The champ’s next opponent is Jeremy Spoon, a 16-2 submission artist and Bellator veteran who trains out of Apex Brazilian Jiu-Jitsu in Tuttle, Okla. Spoon has won featherweight titles in the King of the Cage and Bricktown Brawl promotions and is a former Oklahoma state champion wrestler. Although he may not have a name and pedigree like Beebe, Spoon poses a serious challenge for Roberts.
“He’s fuckin’ dangerous,” Roberts admitted. “He’s real tough, actually. I’m really nervous about him. It’s going to be a tough fight. I think it’s going to be tougher than my last two. He’s a good wrestler, great striking, straight punching—you can tell he hits a lot of mitts—and he’s just all-around tough. He’s going to be a tough one to break. He’s going to be a very tough one to break. His only losses are to two studs and were grind-’em-out fights. I actually thought he beat Daniel Straus, when I watched it over again on YouTube. I’m excited. This is the type of fight I want. If I don’t make it anywhere else but here, at least I’m taking the toughest fights possible. That’s what I’m looking for.”

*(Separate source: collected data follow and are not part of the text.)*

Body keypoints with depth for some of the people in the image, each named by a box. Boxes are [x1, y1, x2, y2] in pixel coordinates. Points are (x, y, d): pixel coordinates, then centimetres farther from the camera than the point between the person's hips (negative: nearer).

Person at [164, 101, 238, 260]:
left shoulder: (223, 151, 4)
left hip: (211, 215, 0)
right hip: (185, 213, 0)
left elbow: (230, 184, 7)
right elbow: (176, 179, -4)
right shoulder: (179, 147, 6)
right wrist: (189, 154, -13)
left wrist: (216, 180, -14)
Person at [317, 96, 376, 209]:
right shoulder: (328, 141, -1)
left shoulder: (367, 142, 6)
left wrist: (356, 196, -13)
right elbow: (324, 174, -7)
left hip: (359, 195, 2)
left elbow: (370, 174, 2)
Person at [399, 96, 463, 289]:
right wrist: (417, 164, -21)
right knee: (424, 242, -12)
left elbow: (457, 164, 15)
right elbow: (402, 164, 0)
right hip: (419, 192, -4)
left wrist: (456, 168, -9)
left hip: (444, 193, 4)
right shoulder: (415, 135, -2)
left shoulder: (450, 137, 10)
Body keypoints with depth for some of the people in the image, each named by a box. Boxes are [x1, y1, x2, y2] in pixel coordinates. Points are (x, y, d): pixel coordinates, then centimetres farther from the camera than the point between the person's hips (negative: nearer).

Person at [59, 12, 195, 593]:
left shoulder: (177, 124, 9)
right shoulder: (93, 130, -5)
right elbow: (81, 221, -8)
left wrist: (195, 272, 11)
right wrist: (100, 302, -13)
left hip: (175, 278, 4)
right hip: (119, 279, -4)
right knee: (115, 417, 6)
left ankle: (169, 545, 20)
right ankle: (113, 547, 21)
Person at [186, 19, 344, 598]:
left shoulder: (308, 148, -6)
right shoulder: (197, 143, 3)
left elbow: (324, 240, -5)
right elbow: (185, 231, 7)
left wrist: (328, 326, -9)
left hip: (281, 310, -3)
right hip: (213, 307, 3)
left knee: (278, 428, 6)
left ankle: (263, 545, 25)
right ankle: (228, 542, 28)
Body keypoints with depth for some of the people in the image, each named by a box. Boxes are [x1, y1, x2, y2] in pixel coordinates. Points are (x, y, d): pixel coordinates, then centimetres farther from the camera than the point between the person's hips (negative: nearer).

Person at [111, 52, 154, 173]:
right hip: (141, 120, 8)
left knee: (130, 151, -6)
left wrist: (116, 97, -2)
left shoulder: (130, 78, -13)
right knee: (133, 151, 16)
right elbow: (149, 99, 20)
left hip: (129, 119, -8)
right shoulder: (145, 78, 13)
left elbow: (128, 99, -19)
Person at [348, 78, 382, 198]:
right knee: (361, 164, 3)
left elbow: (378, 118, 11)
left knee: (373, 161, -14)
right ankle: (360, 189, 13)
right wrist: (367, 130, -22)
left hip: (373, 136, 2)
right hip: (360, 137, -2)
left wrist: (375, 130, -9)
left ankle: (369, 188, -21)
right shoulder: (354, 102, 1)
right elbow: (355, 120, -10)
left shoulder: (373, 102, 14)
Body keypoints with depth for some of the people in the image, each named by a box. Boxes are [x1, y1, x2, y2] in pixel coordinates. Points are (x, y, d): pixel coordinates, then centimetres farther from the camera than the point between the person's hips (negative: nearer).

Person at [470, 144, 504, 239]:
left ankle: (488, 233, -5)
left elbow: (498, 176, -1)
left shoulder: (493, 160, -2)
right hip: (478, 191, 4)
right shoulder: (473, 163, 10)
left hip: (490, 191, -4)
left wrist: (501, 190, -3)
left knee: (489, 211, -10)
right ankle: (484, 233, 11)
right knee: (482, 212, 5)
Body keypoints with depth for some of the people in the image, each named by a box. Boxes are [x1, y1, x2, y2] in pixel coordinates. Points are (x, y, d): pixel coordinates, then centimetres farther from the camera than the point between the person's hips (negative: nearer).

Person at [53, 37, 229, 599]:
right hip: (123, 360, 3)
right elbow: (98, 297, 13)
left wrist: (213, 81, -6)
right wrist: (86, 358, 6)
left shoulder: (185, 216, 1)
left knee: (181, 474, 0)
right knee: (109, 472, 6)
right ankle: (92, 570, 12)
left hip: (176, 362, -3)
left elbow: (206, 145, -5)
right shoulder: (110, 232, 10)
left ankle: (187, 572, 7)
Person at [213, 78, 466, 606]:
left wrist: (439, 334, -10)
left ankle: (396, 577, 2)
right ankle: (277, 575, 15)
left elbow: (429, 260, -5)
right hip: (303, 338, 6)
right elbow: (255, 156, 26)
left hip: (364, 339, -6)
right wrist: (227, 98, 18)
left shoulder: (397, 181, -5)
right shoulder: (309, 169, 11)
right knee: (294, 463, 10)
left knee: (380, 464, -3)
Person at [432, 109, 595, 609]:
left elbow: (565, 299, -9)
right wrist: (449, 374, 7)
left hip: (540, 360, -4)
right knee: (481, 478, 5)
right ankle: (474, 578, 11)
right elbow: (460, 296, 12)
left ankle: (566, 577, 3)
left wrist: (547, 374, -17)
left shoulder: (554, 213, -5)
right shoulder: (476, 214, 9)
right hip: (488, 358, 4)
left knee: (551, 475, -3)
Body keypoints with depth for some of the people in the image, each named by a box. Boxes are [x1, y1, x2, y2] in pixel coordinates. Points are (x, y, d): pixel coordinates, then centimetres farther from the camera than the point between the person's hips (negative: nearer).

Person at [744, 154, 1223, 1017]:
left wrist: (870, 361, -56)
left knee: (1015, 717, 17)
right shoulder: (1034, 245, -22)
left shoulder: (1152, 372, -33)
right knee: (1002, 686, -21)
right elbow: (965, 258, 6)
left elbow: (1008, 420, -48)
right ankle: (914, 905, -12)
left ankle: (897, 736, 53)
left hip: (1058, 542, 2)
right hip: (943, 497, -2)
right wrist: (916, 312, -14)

Apex is a Cesar Gracie affiliate gym, and with Spoon’s background in wrestling and submissions, Roberts needs to be in tip-top shape for what could be another five-round grinder. Roberts, a Brazilian Jiu-Jitsu blue belt, is getting more and more confident in his own ground game, which was an Achilles’ heel much earlier in his career. No matter how the fight progresses, he will be ready.
“I don’t really care where the fight goes,” Roberts stated. “I’ve actually been training on the ground. I’ve spent a lot of time in a gi for this camp. I’ve also been hitting a lot, too. I don’t care. Wherever it goes, it goes. I would happily, ideally, get a knockout, so if I can keep it standing, I think my style against his is going to be good for me, if I can implement my game plan and keep pressure on him.
“There are a lot of improvements since my last fight, but, just like all of my fights, it will get pretty exciting. I’m just going to keep that momentum going and make it as exciting as possible. I’m definitely looking for the knockout.”
Roberts trains at Omaha’s Premier Combat Center with some of the top fighters in the midwest, including Ryan Jensen, Joe Ellenberger, Jason Brilz, Anthony Smith, Houston Alexander and Dakota Cochrane. However, even with all these UFC, Strikeforce, Titan and Bellator vets as willing training partners, he has gotten in some great sparring with another group of individuals at the gym.
“We’ve got a lot of good boxers, a lot of young boxers in the gym, who have been putting a whooping on me,” Roberts said jokingly. “Like, this one punk is 15 years old, and he gets me. He gets me pretty good sometimes. He’s a bigger Hispanic kid. It’s fun. It’s good getting different looks with quicker hands, and I definitely think that is going to help me.”
Premier is a great all-around combat gym, with proficiencies in MMA, kickboxing, boxing, wrestling and BJJ. For a champ like Roberts, these are all necessary tools to bring into a tough title defense.
On Friday night, Roberts will be stepping into the cage at the Stir Cove venue inside Harrah’s casino for his third VFC featherweight title fight. With a new job, a new house and a family to provide for, the 36-year-old veteran has a lot on the line and will be looking for a decisive victory. Plus, that new house isn’t quite done yet and there’s a trip to the Caribbean in his near future.
“If I win this fight, I can buy the boiler and control for the radiant floor heating system that I’m installing myself in my new house. That’s about a $4,100 purchase, so, with any luck, I can at least be able to purchase that. Then, we’re going to Punta Cana in November with my wife and my daughter for a wedding, which I’m pretty excited about. I’ll pay those two things off and be happy.”